Aim of the task:
Please transcribe every line of the listing below, keeping each one word for word.

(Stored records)
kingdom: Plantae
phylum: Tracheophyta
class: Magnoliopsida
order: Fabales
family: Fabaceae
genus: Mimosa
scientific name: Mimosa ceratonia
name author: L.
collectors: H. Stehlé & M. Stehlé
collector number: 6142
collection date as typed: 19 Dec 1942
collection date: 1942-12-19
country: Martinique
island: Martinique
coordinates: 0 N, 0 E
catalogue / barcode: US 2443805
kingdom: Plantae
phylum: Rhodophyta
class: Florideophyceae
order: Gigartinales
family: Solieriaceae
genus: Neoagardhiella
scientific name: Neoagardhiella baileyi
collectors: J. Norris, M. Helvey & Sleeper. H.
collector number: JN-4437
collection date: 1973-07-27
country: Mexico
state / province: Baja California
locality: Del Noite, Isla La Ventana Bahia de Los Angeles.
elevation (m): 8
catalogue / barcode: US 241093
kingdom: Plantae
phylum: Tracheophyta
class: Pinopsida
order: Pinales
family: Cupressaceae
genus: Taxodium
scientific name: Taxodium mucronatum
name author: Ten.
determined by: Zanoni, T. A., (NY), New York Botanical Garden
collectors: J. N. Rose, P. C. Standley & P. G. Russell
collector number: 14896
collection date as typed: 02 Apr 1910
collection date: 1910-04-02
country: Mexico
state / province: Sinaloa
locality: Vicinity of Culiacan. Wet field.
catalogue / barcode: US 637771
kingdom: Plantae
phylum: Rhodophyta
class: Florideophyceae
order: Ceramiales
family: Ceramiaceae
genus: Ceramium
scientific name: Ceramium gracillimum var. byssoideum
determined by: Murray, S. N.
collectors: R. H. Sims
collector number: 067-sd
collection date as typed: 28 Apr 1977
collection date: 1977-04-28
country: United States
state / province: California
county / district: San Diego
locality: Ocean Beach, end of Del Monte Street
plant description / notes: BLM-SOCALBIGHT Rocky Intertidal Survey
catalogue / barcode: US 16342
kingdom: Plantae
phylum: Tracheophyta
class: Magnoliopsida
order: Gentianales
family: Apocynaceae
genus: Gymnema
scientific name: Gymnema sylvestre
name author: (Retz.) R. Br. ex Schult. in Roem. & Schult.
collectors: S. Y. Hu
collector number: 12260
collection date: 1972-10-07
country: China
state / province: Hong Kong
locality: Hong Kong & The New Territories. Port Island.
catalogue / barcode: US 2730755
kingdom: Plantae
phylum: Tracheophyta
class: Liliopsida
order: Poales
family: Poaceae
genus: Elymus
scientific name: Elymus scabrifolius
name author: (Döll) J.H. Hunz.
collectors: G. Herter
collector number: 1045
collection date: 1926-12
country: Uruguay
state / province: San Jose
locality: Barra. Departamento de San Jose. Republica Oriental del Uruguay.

Output below:
kingdom: Plantae
phylum: Tracheophyta
class: Magnoliopsida
order: Fabales
family: Fabaceae
genus: Mimosa
scientific name: Mimosa ceratonia
name author: L.
collectors: H. Stehlé & M. Stehlé
collector number: 6142
collection date as typed: 19 Dec 1942
collection date: 1942-12-19
country: Martinique
island: Martinique
coordinates: 0 N, 0 E
catalogue / barcode: US 2443805
kingdom: Plantae
phylum: Rhodophyta
class: Florideophyceae
order: Gigartinales
family: Solieriaceae
genus: Neoagardhiella
scientific name: Neoagardhiella baileyi
collectors: J. Norris, M. Helvey & Sleeper. H.
collector number: JN-4437
collection date: 1973-07-27
country: Mexico
state / province: Baja California
locality: Del Noite, Isla La Ventana Bahia de Los Angeles.
elevation (m): 8
catalogue / barcode: US 241093
kingdom: Plantae
phylum: Tracheophyta
class: Pinopsida
order: Pinales
family: Cupressaceae
genus: Taxodium
scientific name: Taxodium mucronatum
name author: Ten.
determined by: Zanoni, T. A., (NY), New York Botanical Garden
collectors: J. N. Rose, P. C. Standley & P. G. Russell
collector number: 14896
collection date as typed: 02 Apr 1910
collection date: 1910-04-02
country: Mexico
state / province: Sinaloa
locality: Vicinity of Culiacan. Wet field.
catalogue / barcode: US 637771
kingdom: Plantae
phylum: Rhodophyta
class: Florideophyceae
order: Ceramiales
family: Ceramiaceae
genus: Ceramium
scientific name: Ceramium gracillimum var. byssoideum
determined by: Murray, S. N.
collectors: R. H. Sims
collector number: 067-sd
collection date as typed: 28 Apr 1977
collection date: 1977-04-28
country: United States
state / province: California
county / district: San Diego
locality: Ocean Beach, end of Del Monte Street
plant description / notes: BLM-SOCALBIGHT Rocky Intertidal Survey
catalogue / barcode: US 16342
kingdom: Plantae
phylum: Tracheophyta
class: Magnoliopsida
order: Gentianales
family: Apocynaceae
genus: Gymnema
scientific name: Gymnema sylvestre
name author: (Retz.) R. Br. ex Schult. in Roem. & Schult.
collectors: S. Y. Hu
collector number: 12260
collection date: 1972-10-07
country: China
state / province: Hong Kong
locality: Hong Kong & The New Territories. Port Island.
catalogue / barcode: US 2730755
kingdom: Plantae
phylum: Tracheophyta
class: Liliopsida
order: Poales
family: Poaceae
genus: Elymus
scientific name: Elymus scabrifolius
name author: (Döll) J.H. Hunz.
collectors: G. Herter
collector number: 1045
collection date: 1926-12
country: Uruguay
state / province: San Jose
locality: Barra. Departamento de San Jose. Republica Oriental del Uruguay.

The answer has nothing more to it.